Vicki Phillips: I think we’re just beginning to realize the power of technology in education actually.  And isn’t it interesting that education’s sort of the last profession that technology has transformed.  And I think a lot of that is because we can’t just plop down, you know, new tools into an old system and expect that to work. 

So a lot of where we’re seeing the Internet be the most powerful is in these blended school models where schools are starting to flip their classrooms and use the Internet and technology enabled tools.  Whether that’s videos of experts talking to students or whether it’s students getting online and doing assignments in a collaborative way, answering a really powerful and critical question that their teachers might assign.  Or whether it’s back and forth feedback between kids and teachers.

And this blend of both face-to-face with teachers and technology seems to be a really powerful both motivator for kids but also, you know, the beginning numbers say it gets incredible impact, particularly for students who may have been before lagging behind.  So those collaborative ways to bring kids into ownership of their own learning and to use those tools in ways that kids live and work today are very powerful.
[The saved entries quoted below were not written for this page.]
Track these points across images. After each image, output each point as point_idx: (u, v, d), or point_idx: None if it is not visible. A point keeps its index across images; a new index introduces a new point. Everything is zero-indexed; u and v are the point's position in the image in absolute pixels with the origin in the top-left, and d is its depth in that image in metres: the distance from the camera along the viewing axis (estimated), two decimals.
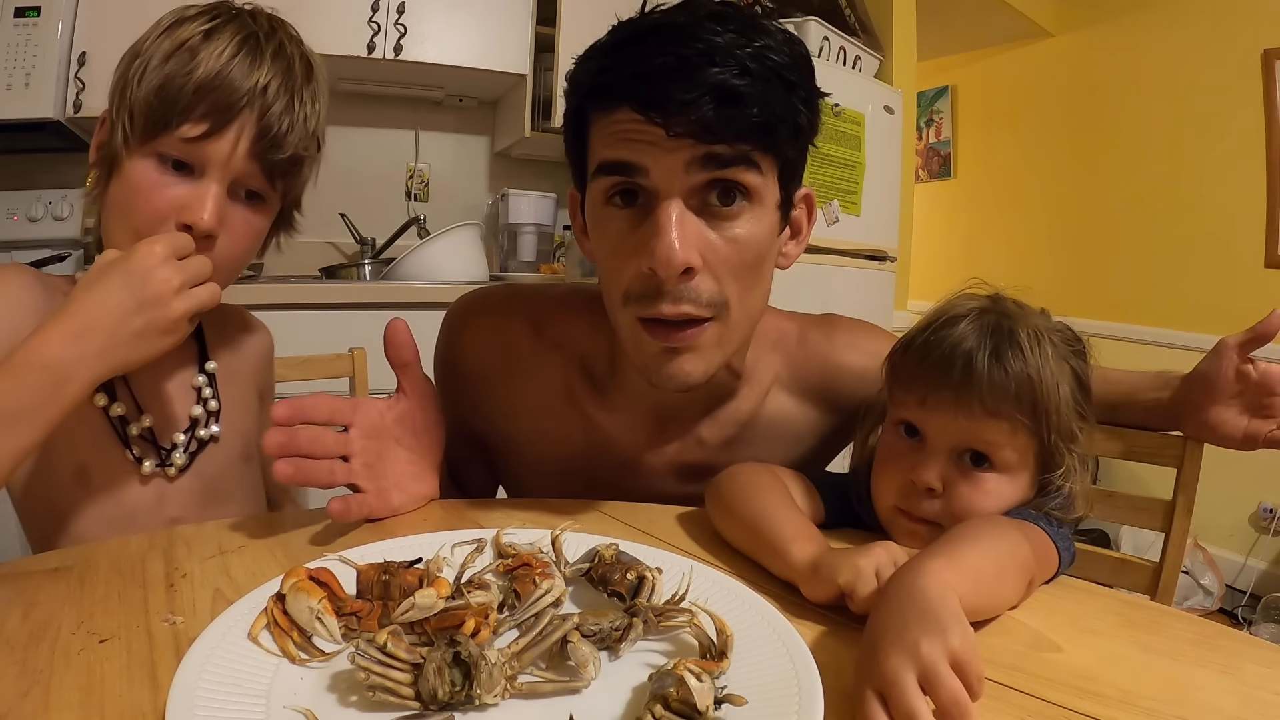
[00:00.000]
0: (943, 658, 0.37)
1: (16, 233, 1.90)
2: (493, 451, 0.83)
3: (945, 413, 0.59)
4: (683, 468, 0.76)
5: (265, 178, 0.65)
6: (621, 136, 0.57)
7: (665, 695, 0.36)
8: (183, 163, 0.62)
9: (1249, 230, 2.50)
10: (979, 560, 0.47)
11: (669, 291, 0.58)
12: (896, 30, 2.47)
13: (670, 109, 0.54)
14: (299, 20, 0.71)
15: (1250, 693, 0.43)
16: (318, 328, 1.64)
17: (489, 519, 0.65)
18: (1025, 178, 3.19)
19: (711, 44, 0.54)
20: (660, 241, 0.56)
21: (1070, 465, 0.60)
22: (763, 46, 0.56)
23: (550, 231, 2.45)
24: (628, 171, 0.58)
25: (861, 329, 0.79)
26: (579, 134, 0.63)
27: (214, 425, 0.75)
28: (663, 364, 0.61)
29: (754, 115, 0.55)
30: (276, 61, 0.64)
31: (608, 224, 0.61)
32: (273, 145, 0.63)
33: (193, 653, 0.39)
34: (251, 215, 0.67)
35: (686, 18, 0.56)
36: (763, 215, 0.61)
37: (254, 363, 0.83)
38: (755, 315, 0.66)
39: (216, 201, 0.62)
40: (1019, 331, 0.59)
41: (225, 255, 0.64)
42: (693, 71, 0.54)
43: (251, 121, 0.62)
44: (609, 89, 0.58)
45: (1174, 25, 2.66)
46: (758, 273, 0.62)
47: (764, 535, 0.56)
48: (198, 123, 0.60)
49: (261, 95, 0.62)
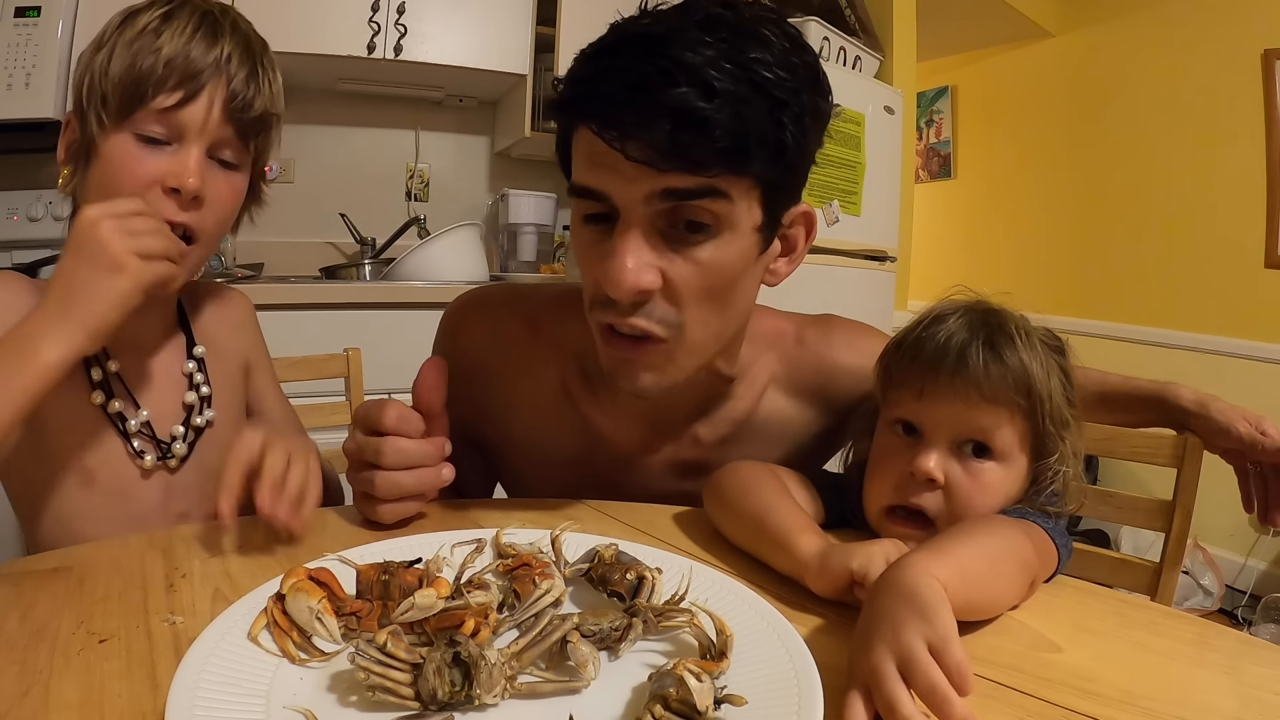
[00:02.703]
0: (920, 645, 0.37)
1: (16, 233, 1.90)
2: (490, 450, 0.83)
3: (943, 402, 0.59)
4: (679, 465, 0.76)
5: (239, 140, 0.68)
6: (589, 160, 0.57)
7: (665, 695, 0.36)
8: (157, 139, 0.64)
9: (1249, 230, 2.50)
10: (969, 555, 0.47)
11: (623, 308, 0.59)
12: (896, 30, 2.47)
13: (625, 130, 0.53)
14: (299, 20, 0.72)
15: (1250, 693, 0.43)
16: (318, 328, 1.64)
17: (489, 519, 0.65)
18: (1025, 178, 3.19)
19: (679, 60, 0.51)
20: (613, 264, 0.56)
21: (1064, 452, 0.61)
22: (752, 59, 0.53)
23: (550, 231, 2.45)
24: (593, 196, 0.58)
25: (858, 329, 0.79)
26: (564, 143, 0.62)
27: (208, 411, 0.75)
28: (620, 371, 0.63)
29: (718, 140, 0.52)
30: (234, 35, 0.68)
31: (580, 235, 0.62)
32: (244, 106, 0.66)
33: (193, 653, 0.39)
34: (230, 178, 0.69)
35: (669, 27, 0.54)
36: (733, 241, 0.58)
37: (234, 334, 0.82)
38: (723, 335, 0.65)
39: (198, 163, 0.65)
40: (1008, 324, 0.61)
41: (211, 219, 0.67)
42: (649, 91, 0.52)
43: (221, 87, 0.65)
44: (569, 105, 0.58)
45: (1174, 25, 2.66)
46: (725, 297, 0.61)
47: (767, 529, 0.56)
48: (171, 93, 0.63)
49: (226, 64, 0.66)
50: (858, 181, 2.18)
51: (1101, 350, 2.59)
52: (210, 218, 0.67)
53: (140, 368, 0.71)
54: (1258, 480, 0.74)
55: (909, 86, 2.49)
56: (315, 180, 2.25)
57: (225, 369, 0.79)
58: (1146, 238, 2.77)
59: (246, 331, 0.85)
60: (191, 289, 0.80)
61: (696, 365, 0.64)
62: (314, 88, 2.18)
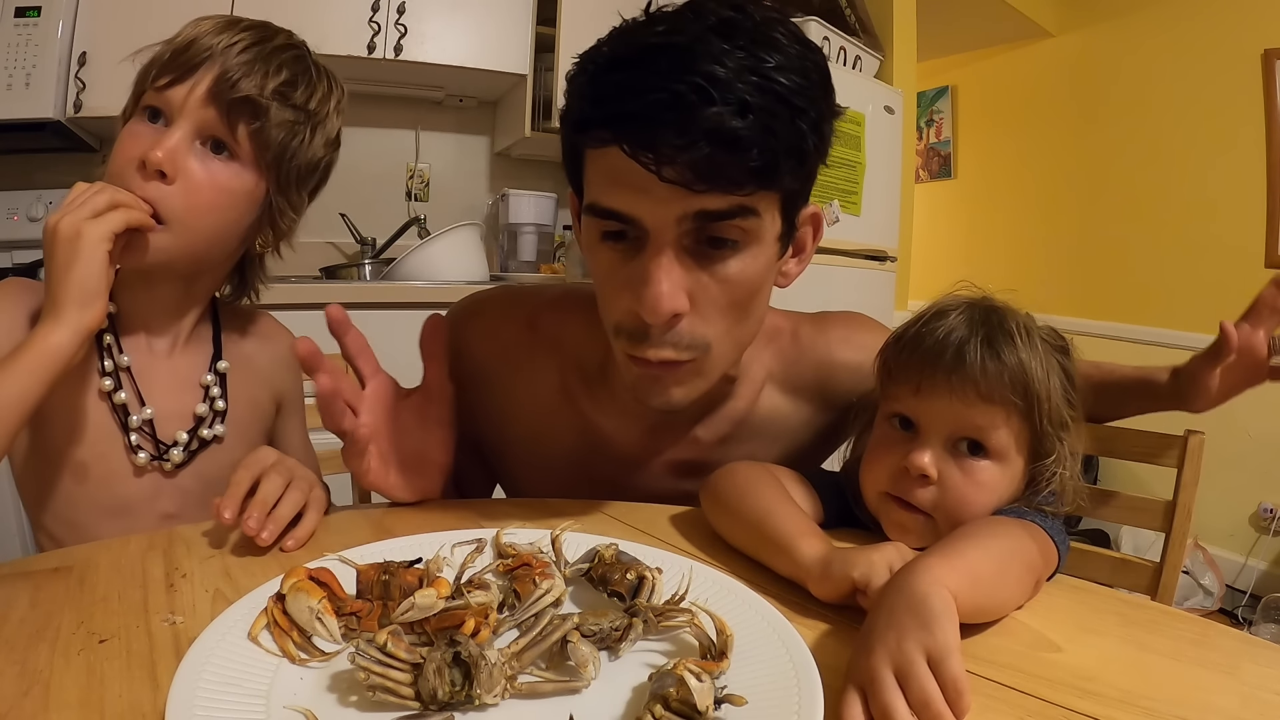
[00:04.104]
0: (919, 655, 0.37)
1: (16, 233, 1.91)
2: (489, 452, 0.83)
3: (940, 398, 0.59)
4: (678, 465, 0.76)
5: (225, 124, 0.66)
6: (612, 180, 0.55)
7: (665, 695, 0.36)
8: (155, 119, 0.66)
9: (1249, 230, 2.50)
10: (978, 559, 0.47)
11: (654, 338, 0.58)
12: (897, 30, 2.47)
13: (662, 153, 0.51)
14: (299, 20, 0.72)
15: (1250, 693, 0.43)
16: (318, 328, 1.64)
17: (489, 519, 0.65)
18: (1025, 178, 3.19)
19: (711, 75, 0.50)
20: (649, 291, 0.55)
21: (1061, 454, 0.60)
22: (772, 69, 0.51)
23: (550, 231, 2.45)
24: (619, 219, 0.56)
25: (855, 323, 0.79)
26: (574, 155, 0.60)
27: (219, 425, 0.75)
28: (648, 390, 0.62)
29: (753, 160, 0.51)
30: (253, 31, 0.68)
31: (599, 255, 0.60)
32: (229, 86, 0.65)
33: (193, 653, 0.39)
34: (215, 166, 0.67)
35: (689, 36, 0.51)
36: (759, 254, 0.58)
37: (272, 368, 0.82)
38: (744, 340, 0.65)
39: (172, 140, 0.65)
40: (1008, 322, 0.60)
41: (180, 201, 0.65)
42: (688, 110, 0.50)
43: (213, 70, 0.66)
44: (596, 124, 0.54)
45: (1174, 25, 2.66)
46: (749, 307, 0.61)
47: (768, 533, 0.56)
48: (164, 73, 0.65)
49: (225, 51, 0.66)
50: (858, 181, 2.18)
51: (1101, 350, 2.56)
52: (180, 199, 0.65)
53: (154, 367, 0.72)
54: None
55: (909, 86, 2.49)
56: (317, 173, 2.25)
57: (251, 394, 0.79)
58: (1146, 238, 2.77)
59: (289, 370, 0.84)
60: (234, 309, 0.81)
61: (721, 373, 0.65)
62: None
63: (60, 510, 0.69)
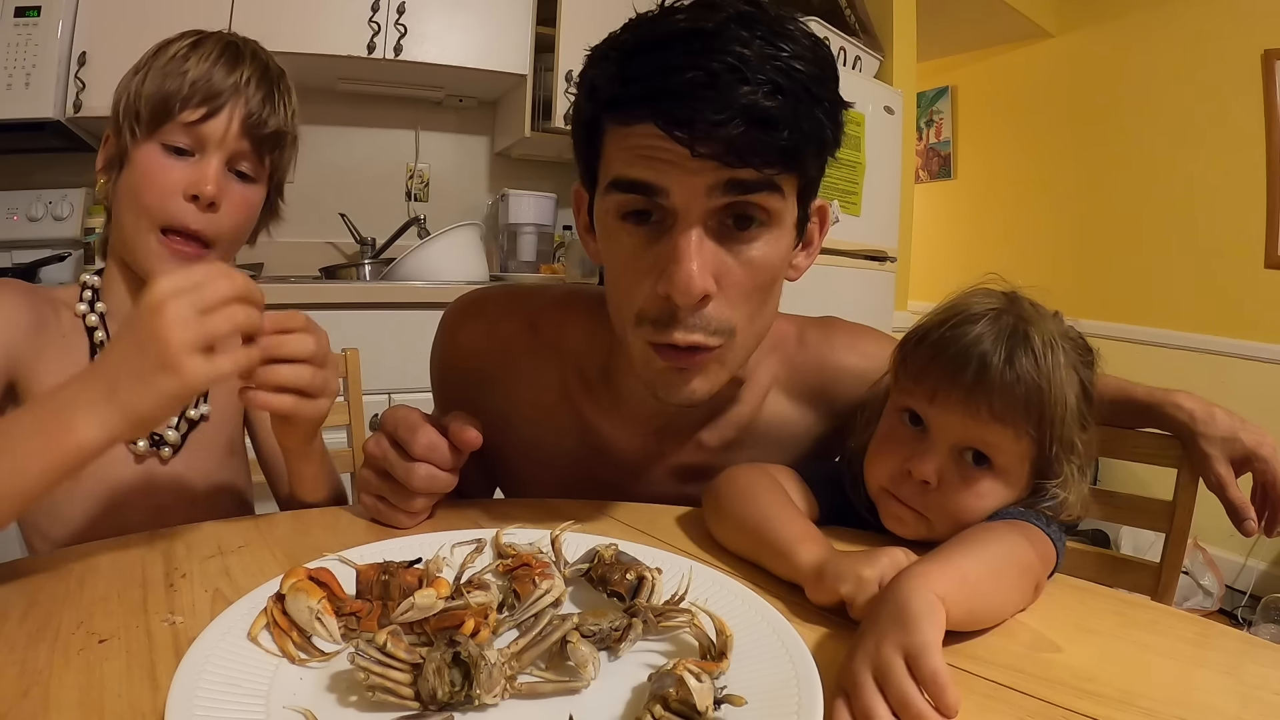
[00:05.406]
0: (896, 655, 0.37)
1: (16, 233, 1.91)
2: (488, 453, 0.83)
3: (953, 411, 0.59)
4: (681, 470, 0.76)
5: (255, 153, 0.75)
6: (641, 154, 0.55)
7: (665, 695, 0.36)
8: (183, 150, 0.72)
9: (1249, 231, 2.50)
10: (971, 564, 0.47)
11: (682, 320, 0.57)
12: (897, 30, 2.47)
13: (697, 129, 0.51)
14: (299, 20, 0.73)
15: (1250, 693, 0.43)
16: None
17: (489, 519, 0.65)
18: (1025, 178, 3.19)
19: (742, 57, 0.51)
20: (680, 270, 0.55)
21: (1068, 474, 0.60)
22: (791, 57, 0.53)
23: (550, 232, 2.45)
24: (647, 191, 0.55)
25: (860, 331, 0.79)
26: (592, 139, 0.60)
27: (204, 405, 0.78)
28: (670, 383, 0.61)
29: (783, 139, 0.53)
30: (254, 62, 0.76)
31: (620, 239, 0.59)
32: (259, 123, 0.74)
33: (192, 653, 0.39)
34: (245, 189, 0.76)
35: (714, 22, 0.53)
36: (780, 237, 0.59)
37: None
38: (762, 332, 0.65)
39: (216, 172, 0.72)
40: (1034, 338, 0.58)
41: (227, 224, 0.74)
42: (724, 89, 0.51)
43: (240, 105, 0.73)
44: (631, 102, 0.55)
45: (1174, 25, 2.66)
46: (768, 293, 0.61)
47: (768, 539, 0.56)
48: (196, 109, 0.71)
49: (246, 86, 0.74)
50: (858, 182, 2.18)
51: (1101, 350, 2.59)
52: (226, 223, 0.73)
53: None
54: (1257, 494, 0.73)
55: (909, 86, 2.49)
56: (315, 180, 2.25)
57: None
58: (1146, 238, 2.77)
59: None
60: None
61: (740, 365, 0.64)
62: (314, 88, 2.18)
63: (53, 505, 0.69)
But it’s also proving to be really powerful for teachers so that teachers are also getting online and collaborating with each other and using a number of social networks.  They’re also coming together and co-designing tools that will help them be successful and sharing things that they’ve found that are really effective practice.  And uploading, you know, videos and looking at their own practice and having others critique it and critiquing each other.  So all of those things are just now beginning to take root and materialize in schools.  And I think, you know, some places are further ahead.  I think what’s exciting is in three or four years we’re gonna look back and be amazed at how much that has exploded and  how much teachers have actually driven – and students – that conversation.  But it’s also true that there’s big challenges, right.

Connectivity’s is a big challenge.  Actually having the tool – the hardware tools, the platforms to work from remains a big challenge.  And in education, you know, not a lot of innovators and entrepreneurs are willing to step in and develop those things because we had 50 different states with 50 different standards and different procurement systems and it just made it hard.  And I think there are things happening now like the Common Core State Standards, like this demand on the part of both teachers and students for content delivered in more creative ways to them for both of their learning that you’re starting to see that change because demand is starting to meet up with, you know, sort of those people who’d like to really tackle that in ways that we haven’t experienced before.

What we see happening across the country that we think is actually more of the wave and more powerful is this blended learning environment in which kids and teachers together use technology enabled tools that make the learning more real time, more powerful, give them access to things they wouldn’t have had access to before.  And so we really believe that’s the wave of the future.  So I think we want to keep thinking about the fact that kids really need that opportunity to collaborate with their peers and they’re still gonna need the facilitation and guidance of great teachers.  And so how do you make all those things come together in a really magical and powerful way.